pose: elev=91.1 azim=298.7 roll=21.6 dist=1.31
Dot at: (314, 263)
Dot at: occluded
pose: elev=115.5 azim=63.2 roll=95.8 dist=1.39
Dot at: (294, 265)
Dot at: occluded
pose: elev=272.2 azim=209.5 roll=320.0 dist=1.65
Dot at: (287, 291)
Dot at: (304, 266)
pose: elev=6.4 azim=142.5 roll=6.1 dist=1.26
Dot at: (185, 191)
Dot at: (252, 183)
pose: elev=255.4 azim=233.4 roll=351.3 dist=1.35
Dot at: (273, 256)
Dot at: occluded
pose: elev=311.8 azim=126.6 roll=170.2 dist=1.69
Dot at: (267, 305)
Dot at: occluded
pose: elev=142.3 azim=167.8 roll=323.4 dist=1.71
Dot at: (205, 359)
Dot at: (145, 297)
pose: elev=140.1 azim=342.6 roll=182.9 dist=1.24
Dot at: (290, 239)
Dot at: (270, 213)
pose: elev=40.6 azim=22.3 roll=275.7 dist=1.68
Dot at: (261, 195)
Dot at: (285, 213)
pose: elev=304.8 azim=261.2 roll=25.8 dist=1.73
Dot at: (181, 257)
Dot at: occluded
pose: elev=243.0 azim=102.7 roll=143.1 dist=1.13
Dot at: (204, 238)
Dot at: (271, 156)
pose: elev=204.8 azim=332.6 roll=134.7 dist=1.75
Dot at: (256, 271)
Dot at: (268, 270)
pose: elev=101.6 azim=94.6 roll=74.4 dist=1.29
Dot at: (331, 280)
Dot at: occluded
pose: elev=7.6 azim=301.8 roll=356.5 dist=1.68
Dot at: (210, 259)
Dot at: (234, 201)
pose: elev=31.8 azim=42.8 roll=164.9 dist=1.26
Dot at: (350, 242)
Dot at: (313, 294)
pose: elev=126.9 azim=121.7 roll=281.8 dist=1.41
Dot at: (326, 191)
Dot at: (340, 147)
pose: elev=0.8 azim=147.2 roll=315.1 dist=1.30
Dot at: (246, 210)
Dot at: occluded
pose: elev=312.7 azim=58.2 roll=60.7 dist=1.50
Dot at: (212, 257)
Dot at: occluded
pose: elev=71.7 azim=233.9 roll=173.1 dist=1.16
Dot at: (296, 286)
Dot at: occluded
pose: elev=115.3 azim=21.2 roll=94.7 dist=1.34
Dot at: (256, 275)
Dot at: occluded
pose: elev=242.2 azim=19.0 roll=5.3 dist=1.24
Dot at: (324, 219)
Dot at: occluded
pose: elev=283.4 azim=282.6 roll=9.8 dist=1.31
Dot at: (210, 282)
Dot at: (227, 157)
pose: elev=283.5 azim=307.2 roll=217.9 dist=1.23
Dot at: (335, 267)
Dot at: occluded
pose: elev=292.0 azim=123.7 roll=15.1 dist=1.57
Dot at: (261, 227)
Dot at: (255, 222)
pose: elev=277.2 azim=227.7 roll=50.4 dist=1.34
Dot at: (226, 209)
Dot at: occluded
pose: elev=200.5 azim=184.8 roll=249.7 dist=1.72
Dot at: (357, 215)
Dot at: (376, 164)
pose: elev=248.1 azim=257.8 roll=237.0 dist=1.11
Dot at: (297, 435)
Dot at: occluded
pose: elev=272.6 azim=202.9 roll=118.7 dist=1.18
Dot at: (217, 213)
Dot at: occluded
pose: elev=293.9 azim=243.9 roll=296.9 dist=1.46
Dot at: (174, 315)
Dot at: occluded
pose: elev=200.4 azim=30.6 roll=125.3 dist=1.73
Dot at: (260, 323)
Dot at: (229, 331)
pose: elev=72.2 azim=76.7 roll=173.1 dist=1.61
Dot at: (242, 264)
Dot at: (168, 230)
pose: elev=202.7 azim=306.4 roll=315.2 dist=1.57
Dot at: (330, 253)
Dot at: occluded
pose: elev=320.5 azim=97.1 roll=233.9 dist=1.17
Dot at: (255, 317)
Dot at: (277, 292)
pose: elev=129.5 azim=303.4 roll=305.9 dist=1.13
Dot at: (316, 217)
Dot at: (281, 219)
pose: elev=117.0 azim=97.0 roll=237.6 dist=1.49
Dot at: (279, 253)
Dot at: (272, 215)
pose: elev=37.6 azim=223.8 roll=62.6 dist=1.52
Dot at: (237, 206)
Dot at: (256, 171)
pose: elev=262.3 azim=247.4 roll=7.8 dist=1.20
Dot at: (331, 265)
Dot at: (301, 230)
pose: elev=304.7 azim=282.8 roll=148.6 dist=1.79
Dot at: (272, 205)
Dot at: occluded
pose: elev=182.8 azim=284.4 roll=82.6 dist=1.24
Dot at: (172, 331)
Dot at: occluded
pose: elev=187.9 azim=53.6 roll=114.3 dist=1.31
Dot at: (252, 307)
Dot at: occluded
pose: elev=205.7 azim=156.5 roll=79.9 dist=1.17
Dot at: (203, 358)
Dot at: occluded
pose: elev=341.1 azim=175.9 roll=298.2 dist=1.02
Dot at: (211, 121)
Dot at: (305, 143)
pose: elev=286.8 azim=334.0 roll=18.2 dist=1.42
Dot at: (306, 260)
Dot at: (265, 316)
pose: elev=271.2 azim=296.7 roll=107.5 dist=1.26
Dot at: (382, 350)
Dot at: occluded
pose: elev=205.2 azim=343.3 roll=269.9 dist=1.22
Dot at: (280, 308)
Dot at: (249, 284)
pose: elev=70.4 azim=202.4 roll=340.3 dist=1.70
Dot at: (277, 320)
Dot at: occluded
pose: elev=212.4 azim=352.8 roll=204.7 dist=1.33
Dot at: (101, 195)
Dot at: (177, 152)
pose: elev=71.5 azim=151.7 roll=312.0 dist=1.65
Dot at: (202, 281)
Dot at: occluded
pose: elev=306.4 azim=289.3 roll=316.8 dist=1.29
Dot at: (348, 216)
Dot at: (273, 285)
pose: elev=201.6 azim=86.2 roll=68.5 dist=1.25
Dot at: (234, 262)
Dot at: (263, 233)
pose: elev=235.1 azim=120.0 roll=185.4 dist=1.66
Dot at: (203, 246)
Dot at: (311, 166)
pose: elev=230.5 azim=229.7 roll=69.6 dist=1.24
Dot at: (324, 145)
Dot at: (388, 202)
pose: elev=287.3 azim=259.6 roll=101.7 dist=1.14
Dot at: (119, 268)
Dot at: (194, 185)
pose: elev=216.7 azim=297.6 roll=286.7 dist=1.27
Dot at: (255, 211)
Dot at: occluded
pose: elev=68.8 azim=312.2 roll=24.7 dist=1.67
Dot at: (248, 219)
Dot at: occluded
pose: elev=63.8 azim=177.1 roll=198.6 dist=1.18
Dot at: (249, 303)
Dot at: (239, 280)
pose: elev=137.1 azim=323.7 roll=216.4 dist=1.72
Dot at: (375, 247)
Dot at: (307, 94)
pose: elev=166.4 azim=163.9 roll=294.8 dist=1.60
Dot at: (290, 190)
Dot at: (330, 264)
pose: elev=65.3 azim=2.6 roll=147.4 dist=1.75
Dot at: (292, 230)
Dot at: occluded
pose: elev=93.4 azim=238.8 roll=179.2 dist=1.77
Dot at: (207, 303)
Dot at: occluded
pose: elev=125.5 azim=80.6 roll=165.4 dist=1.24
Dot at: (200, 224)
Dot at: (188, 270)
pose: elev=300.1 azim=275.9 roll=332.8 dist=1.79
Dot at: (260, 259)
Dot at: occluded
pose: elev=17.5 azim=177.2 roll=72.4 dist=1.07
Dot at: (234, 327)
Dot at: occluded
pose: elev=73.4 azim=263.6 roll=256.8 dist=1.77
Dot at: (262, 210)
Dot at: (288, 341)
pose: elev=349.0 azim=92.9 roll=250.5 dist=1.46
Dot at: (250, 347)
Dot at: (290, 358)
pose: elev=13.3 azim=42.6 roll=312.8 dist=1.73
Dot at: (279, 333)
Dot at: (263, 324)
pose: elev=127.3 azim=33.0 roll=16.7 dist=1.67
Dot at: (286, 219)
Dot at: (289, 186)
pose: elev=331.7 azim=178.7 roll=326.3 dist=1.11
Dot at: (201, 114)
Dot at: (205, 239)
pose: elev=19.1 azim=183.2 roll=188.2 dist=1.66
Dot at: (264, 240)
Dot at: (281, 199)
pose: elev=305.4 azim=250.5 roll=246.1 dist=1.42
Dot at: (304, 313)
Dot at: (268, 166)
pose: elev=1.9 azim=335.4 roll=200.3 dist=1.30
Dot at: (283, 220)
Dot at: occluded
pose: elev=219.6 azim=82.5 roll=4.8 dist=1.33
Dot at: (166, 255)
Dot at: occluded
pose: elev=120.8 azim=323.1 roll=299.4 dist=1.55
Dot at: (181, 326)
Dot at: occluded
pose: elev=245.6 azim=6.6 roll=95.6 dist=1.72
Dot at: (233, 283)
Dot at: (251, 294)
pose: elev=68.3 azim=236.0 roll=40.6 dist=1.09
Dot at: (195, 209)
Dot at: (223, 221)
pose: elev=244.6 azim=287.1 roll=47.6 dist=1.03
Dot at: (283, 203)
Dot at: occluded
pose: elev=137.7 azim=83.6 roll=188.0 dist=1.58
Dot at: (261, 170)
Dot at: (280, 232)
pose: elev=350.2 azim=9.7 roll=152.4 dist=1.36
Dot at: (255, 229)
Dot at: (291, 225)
**********
◆ What is expected:
Reproduce, character for character, the lines of the listing above that start at the line containing "pose: elev=182.8 azim=284.4" and end after the line containing "Dot at: (265, 316)".

◆ The response:
pose: elev=182.8 azim=284.4 roll=82.6 dist=1.24
Dot at: (172, 331)
Dot at: occluded
pose: elev=187.9 azim=53.6 roll=114.3 dist=1.31
Dot at: (252, 307)
Dot at: occluded
pose: elev=205.7 azim=156.5 roll=79.9 dist=1.17
Dot at: (203, 358)
Dot at: occluded
pose: elev=341.1 azim=175.9 roll=298.2 dist=1.02
Dot at: (211, 121)
Dot at: (305, 143)
pose: elev=286.8 azim=334.0 roll=18.2 dist=1.42
Dot at: (306, 260)
Dot at: (265, 316)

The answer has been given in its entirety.